[Task goal]: All of the data must be output exactly, with every picture left out.

[Dataset content]:
-----
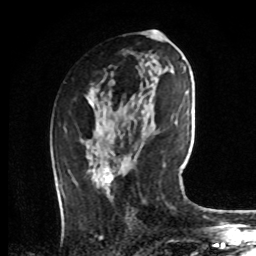
Breast MRI, one axial slice; slice 38 of 72 in the series (ordered by position); cropped to one breast; dynamic contrast-enhanced series, time point 2 of 8 at this slice position (early post-contrast); 1.5 T; TE 4.2 ms, TR 7 ms; 2.2 mm slice thickness; 256 × 256 image matrix. Female patient.
Annotated regions visible in this slice (semi-automatic segmentation, software-assisted and operator-edited):
- enhancing-tissue mask used for the functional tumour volume (all voxels passing the contrast-enhancement thresholds inside the analysis volume; usually the tumour): box from (x=61, y=93) to (x=114, y=199) px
-----
[Result of the task]:
Breast MRI, one axial slice; slice 38 of 72 in the series (ordered by position); cropped to one breast; dynamic contrast-enhanced series, time point 2 of 8 at this slice position (early post-contrast); 1.5 T; TE 4.2 ms, TR 7 ms; 2.2 mm slice thickness; 256 × 256 image matrix. Female patient.
Annotated regions visible in this slice (semi-automatic segmentation, software-assisted and operator-edited):
- enhancing-tissue mask used for the functional tumour volume (all voxels passing the contrast-enhancement thresholds inside the analysis volume; usually the tumour): box from (x=61, y=93) to (x=114, y=199) px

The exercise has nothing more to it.